**DIRECTIVE 1:** In two sentences, summarize the excerpt about the withdrawn dredging plan for the Bay Area.

**EXCERPT PROVIDED:**
● ● ● ● ●
The plan was originally proposed to allow larger vessels to ship oil to Bay Area refineries. The proposal coincided with refineries’ plans to process more Canadian tar sands oil once the Trans Mountain pipeline was completed. The dredging project would have also allowed the Port of Stockton to export more coal to Asia.
With the cancellation, the Bay Area avoids a host of environmental harms. The dredging activity would have harmed water quality and fish in the Bay. Larger vessels traveling at higher speeds as they transit to the navigation channel would have posed a greater risk of harm to endangered whales and other marine mammals from ship strikes and noise disruption. And processing dirtier oil at refineries would have increased air pollution for nearby communities.
“Communities near these dirty refineries can breathe a little easier knowing larger oil tankers will not be delivering huge tar sands shipments to their doorstep,” said Kretzmann. “The writing is on the wall for fossil fuel companies. The refineries are already laying off workers. We need a just transition to make sure we responsibly phase out fossil fuels and move to a cleaner future.”
The Army Corps explained that it withdrew the plan after no local agencies were willing to share the costs. The Port of Stockton and Contra Costa County were among those local agencies that declined to partner with the Army Corps on the project, after advocacy groups raised alarms about the dangers.
The Army Corps also failed to certify an environmental impact study after the Center and local community groups criticized the draft study’s inadequate analysis of environmental harm.
● ● ● ● ●
**SOURCE INFORMATION:**
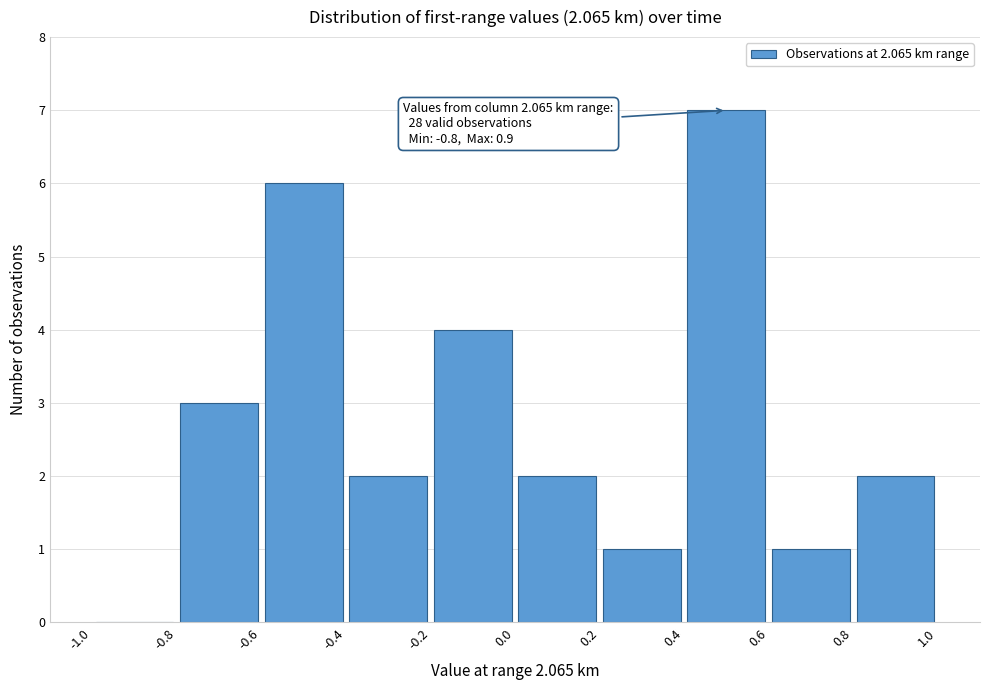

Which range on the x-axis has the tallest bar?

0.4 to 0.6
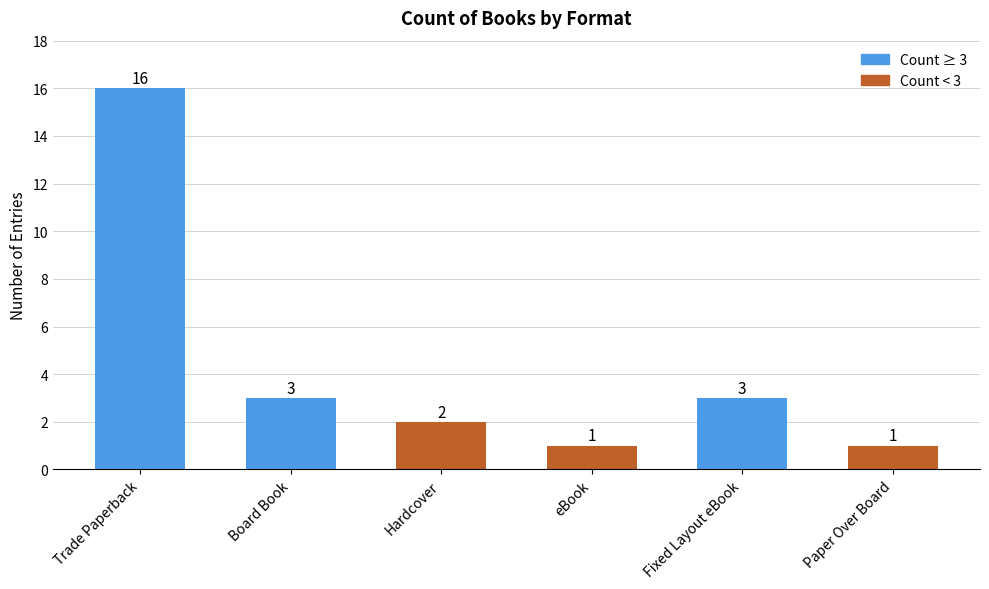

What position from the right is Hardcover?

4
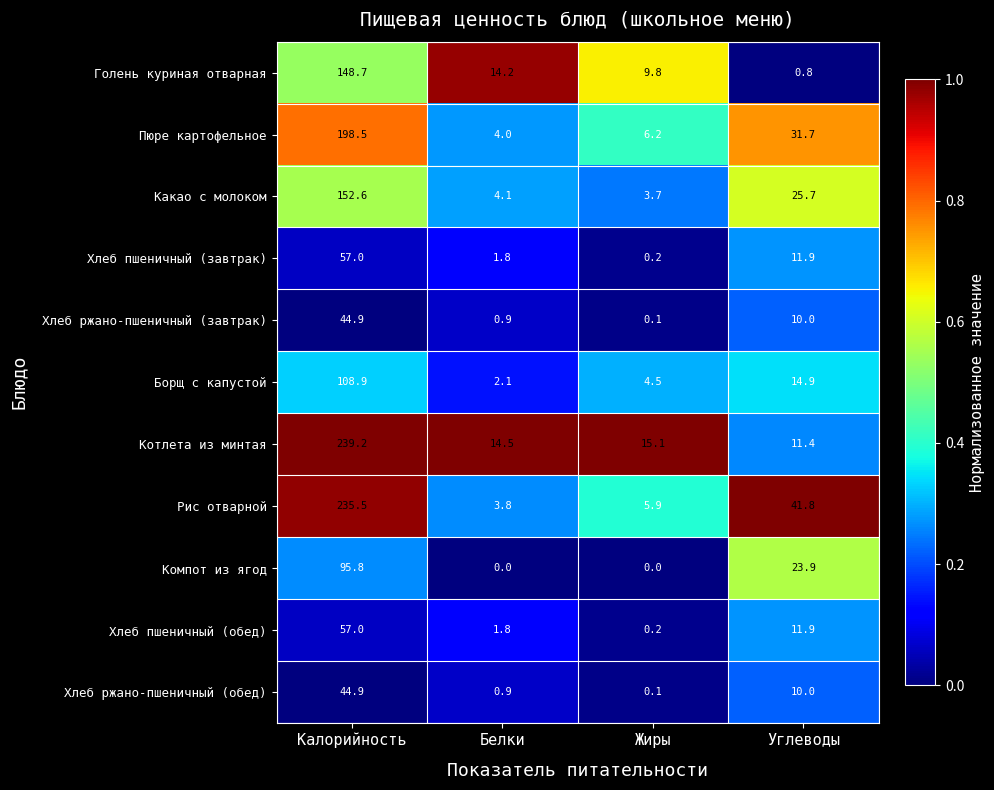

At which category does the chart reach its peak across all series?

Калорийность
● ● ● ● ●
**DIRECTIVE 2:** Tally the lines of the records that contain the string "peak". Case counts. Reply with only the number.

**RESPONSE AREA 1:** The Army Corps withdrew a dredging plan after no local agencies were willing to share the costs. The plan was originally proposed to let larger vessels ship oil to Bay Area refineries, and its withdrawal spares the Bay Area harms to water quality and fish, greater risks to whales and other marine mammals, and more air pollution for communities near refineries.

**RESPONSE AREA 2:** 1